MOPS buffer with NaCl (pH = 7,2): 10 mM MOPS, 0,85% NaCl

Polymerisation solution (pH = 7,2): 10 mM MOPS, 100 mM CaCl2

Depolymerisation solution (pH = 7,2): 10 mM MOPS, 50 mM Na3-citrate, 0,45% NaCl

0,05% poly-L-lysine (15-30 kDa) in MOPS buffer (pH = 7,3)

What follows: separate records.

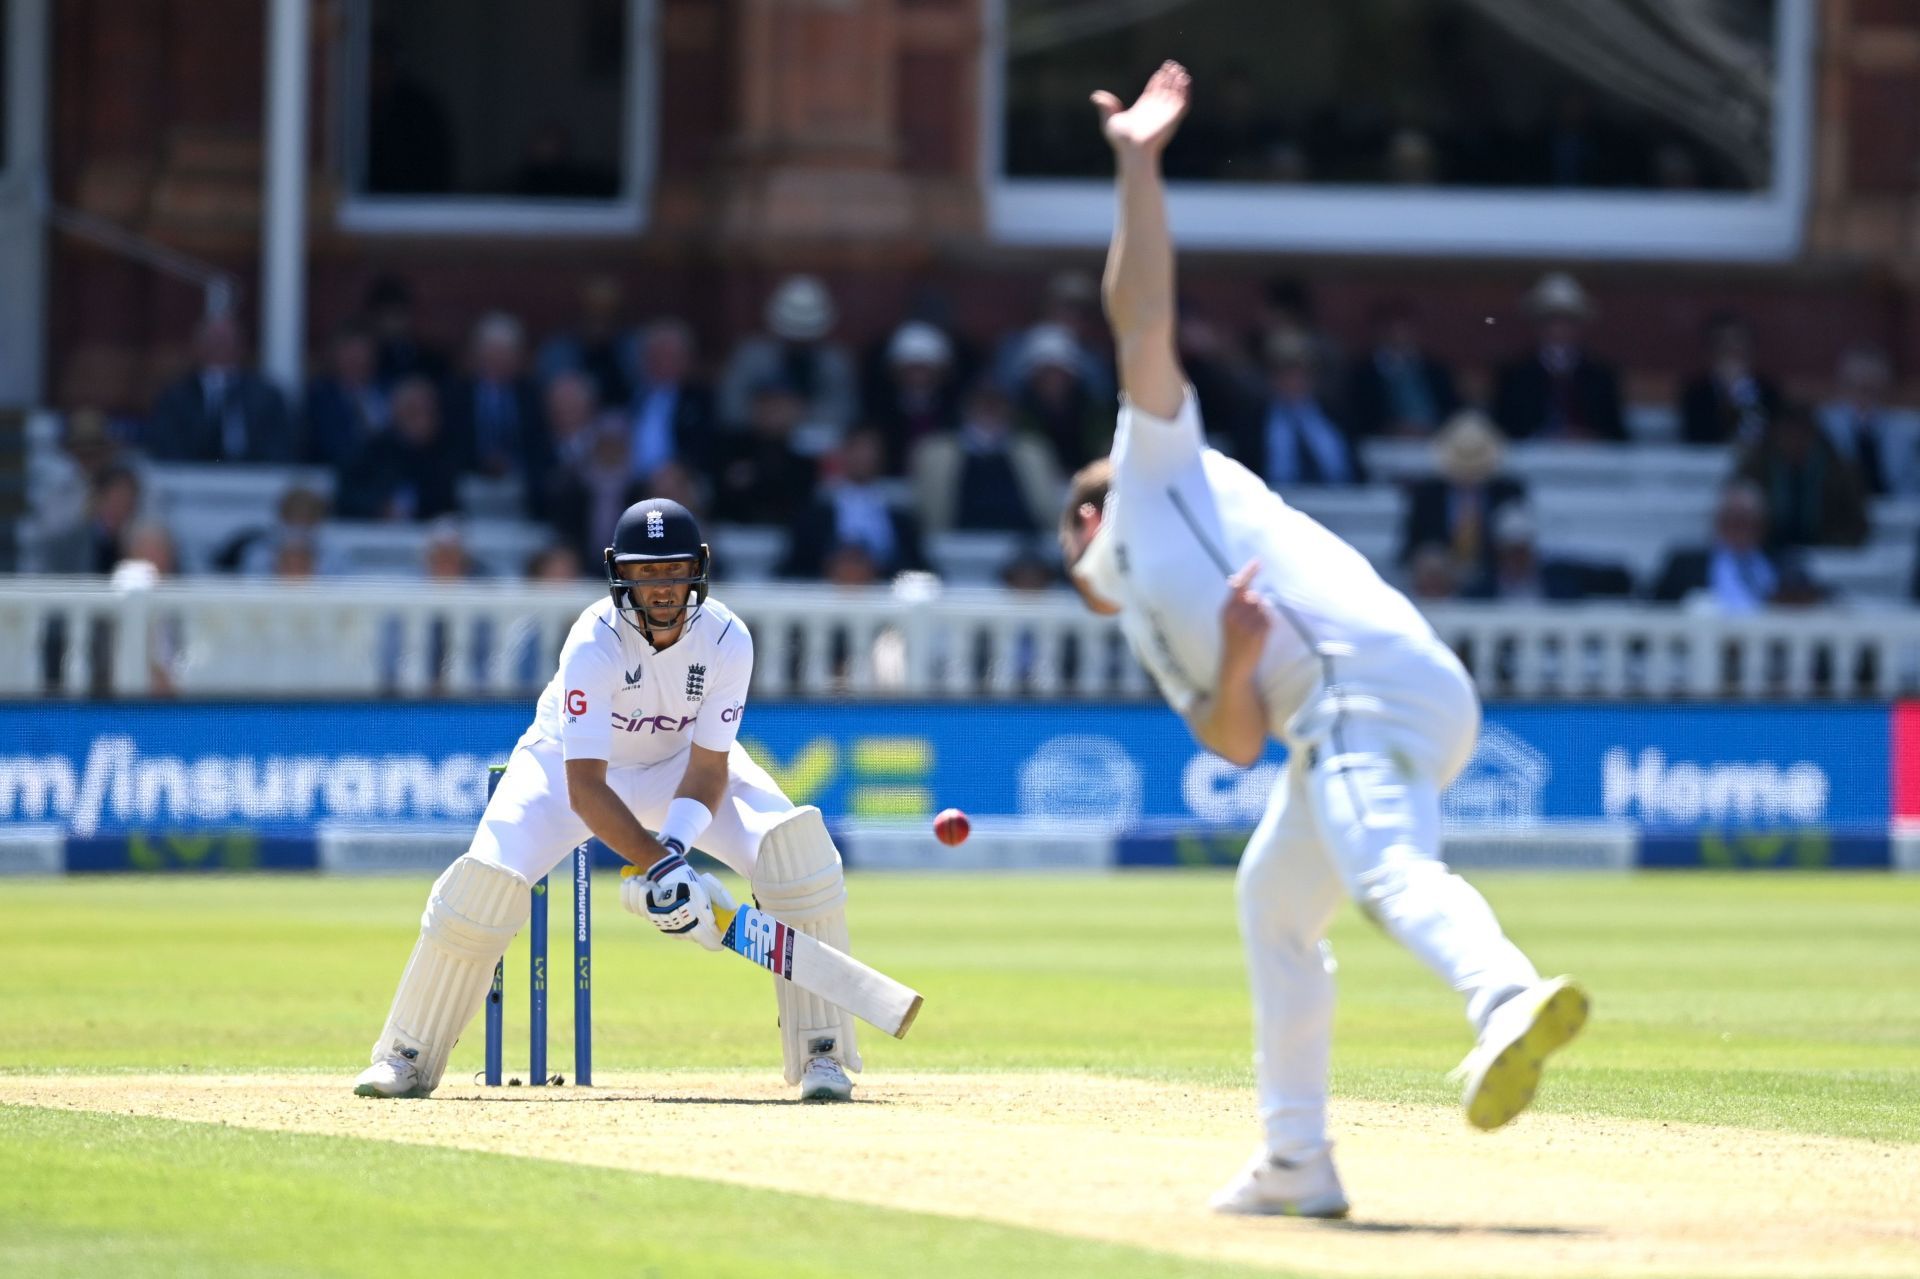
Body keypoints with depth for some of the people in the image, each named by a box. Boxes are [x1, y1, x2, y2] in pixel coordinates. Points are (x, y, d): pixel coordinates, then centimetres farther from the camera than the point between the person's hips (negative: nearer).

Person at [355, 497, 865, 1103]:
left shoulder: (726, 639, -25)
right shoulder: (594, 643, -34)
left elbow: (709, 767, -19)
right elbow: (583, 788, -36)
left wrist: (675, 845, -38)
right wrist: (659, 866, -45)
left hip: (682, 763, 2)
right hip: (573, 759, -2)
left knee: (797, 845, -22)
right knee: (487, 878, -25)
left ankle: (820, 1052, -14)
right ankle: (409, 1057, -5)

0,03% alginate in MOPS buffer (pH = 7,2)

1,5% alginate (low viscosity) in MOPS buffer (pH = 7,2)

Protein detection

SDS-PAGE

1. Samples were loaded on a 12% acrylamide gel and ran at a constant voltage (200 V) for 1 h.
2. Proteins were then blotted on a nitrocellulose membrane at a constant current (350 mA) for 1 h.
3. The membrane was washed with MQ and PBS and blocked for 1,5 h by incubation in I-Block blocking reagent at room temperature.

Immunodetection

1. All proteins to be detected had a Myc tag at the C-terminus.
2. The membrane was incubated with primary antibodies (rabbit anti-Myc diluted 1:500) overnight at 4 °C and 150 rpm. Membrane was washed.
3. Washing in wash buffer three times for 5 min each.
4. Membrane was incubated with secondary antibodies (anti-rabbit secondary antibodies, conjugated with HRP, diluted 1:3000) for 45 min at room temperature and 150 rpm.
5. HRP activity was detected by addition of SuperSignal West Femto or Pico Substrate (Thermo Scientific). Images were captured with Syngene G:Box chemiluminescent imaging system.

Buffers and solutions

Wash buffer: 1x PBS, 0,01% (v/v) Tween 20

References

Gibson, D.G., Young, L., Chuang, R., Venter J.C., Hutchison III, C. A. and Smith, H.O. (2009) Enzymatic assembly of DNA molecules up to several hundred kilobases.Nature methods. 6, 343–345.